Multiple Sclerosis (MS) sufferers often experience significant discomfort, decreased mobility, and difficulties in everyday activities as a result of muscle tone being high (tonic spasticity) or temporarily as painful cramps (phasic spasticity). Up to 90% of MS patients experience muscle spasticity and spasms at some time, among the many symptoms the disease can cause. When the spinal cord is damaged, cramps can occur.
Spasticity can also occur in children with cerebral palsy. That is especially true after a stroke or other trauma to the brain. Urinary tract infections, bladder and rectum distension, discomfort, and pressure sores contribute to spasticity development and worsening. The primary goal of antispastic treatment is to improve motor performance by lowering muscular tone; patients may benefit from learning proper posture, positioning, and weight shift strategies. Avoiding pressure sores and contractures are two further aims of spasticity treatment. There is no medication treatment plan for spasticity devices, and the available medicines are frequently unsuccessful.

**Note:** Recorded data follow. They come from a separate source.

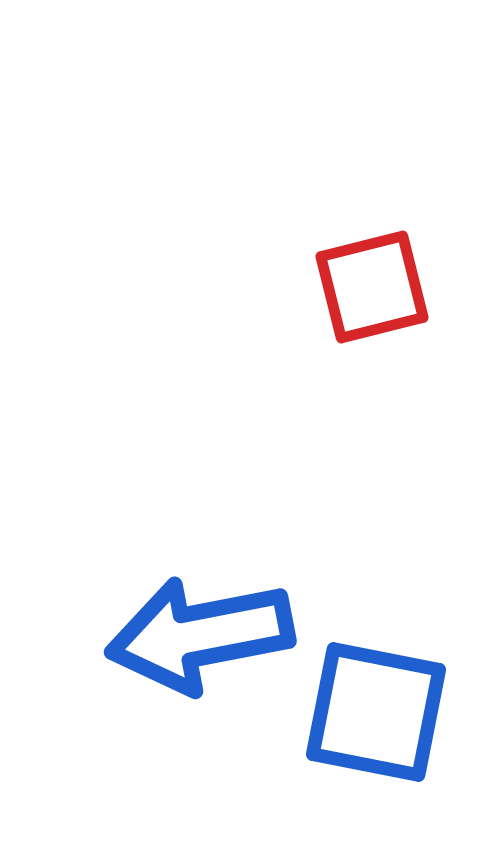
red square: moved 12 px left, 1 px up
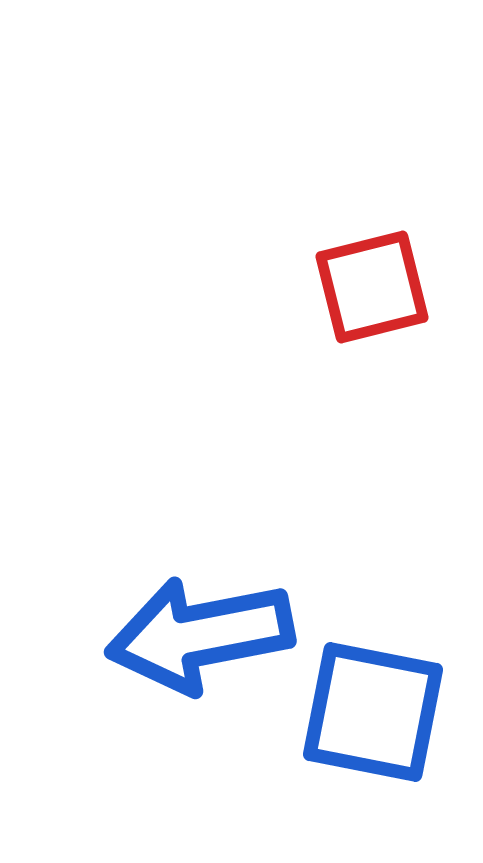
blue square: moved 3 px left
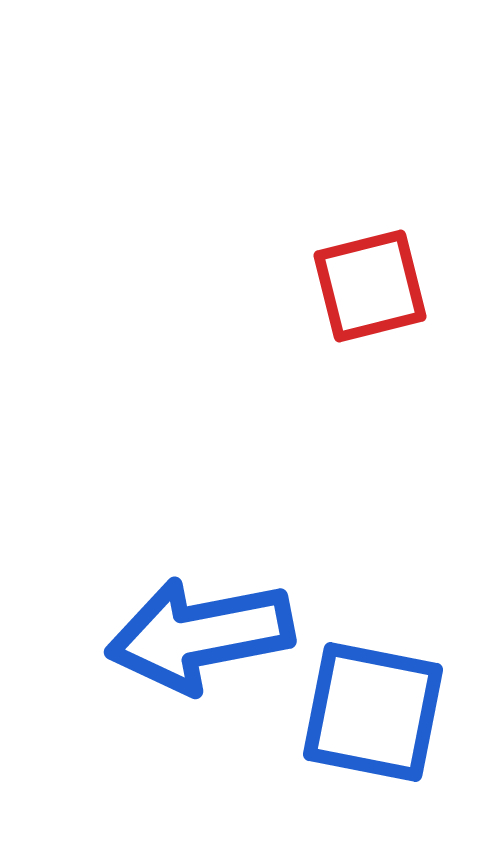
red square: moved 2 px left, 1 px up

Physiotherapy is the usual treatment for MS spasticity, although most patients don’t respond. Antispastics are needed. Tizanidine and baclofen are common antispastics. A recent assessment of clinical trials found that tizanidine’s efficacy and global acceptability are comparable to baclofen or diazepam.
Tizanidine with baclofen reduced spasticity in a clinical case study. According to a survey, tizanidine monotherapy can relieve spasticity. According to a case study, combination therapy helps manage spasticity and dose-dependent adverse effects. One rarely uses Dantrolene and tolperisone. Benzodiazepines are second-line antispastic drugs since they cause sleepiness and dependence. Gabapentin treats phasic spasticity.
Botulinum toxin type A
Botulinum toxin type A reduces muscular tone, although antispastic drugs are ineffective in targeted spasticity (e.g., adductor spasticity or equinovarus deviation).
Various open-label, masked, and placebo-controlled studies have proved the usefulness of intramuscular botulinum toxin injections in treating spasticity caused by MS, brain and spinal cord injury, cerebral palsy, and stroke. At least two investigations demonstrate that intrathecal baclofen, administered by an infusion pump, reduces muscle tone and spasms, but its effectiveness fades over time.
MS medicines now on the market are only partially effective and have a high risk of side effects that many patients cannot manage. Anecdotal information suggests that marijuana can help alleviate symptoms such as stiffness, discomfort, tremors, and bladder dysfunction, which is corroborated by recent scientific trials of medical Delta 9 THC extracts.
According to recent research, understanding how Delta 9 THC and novel cannabinoid-derived compounds interact with MS could create new therapeutic models to alleviate the disease’s most debilitating symptoms.
Current treatments for MS are only partially effective and have risks of side effects that patients cannot readily bear. The primary unanswered question regarding the use of Delta 9 THC as a new therapeutic medication for MS therapy is whether or not it can overcome these side effects to develop novel approaches.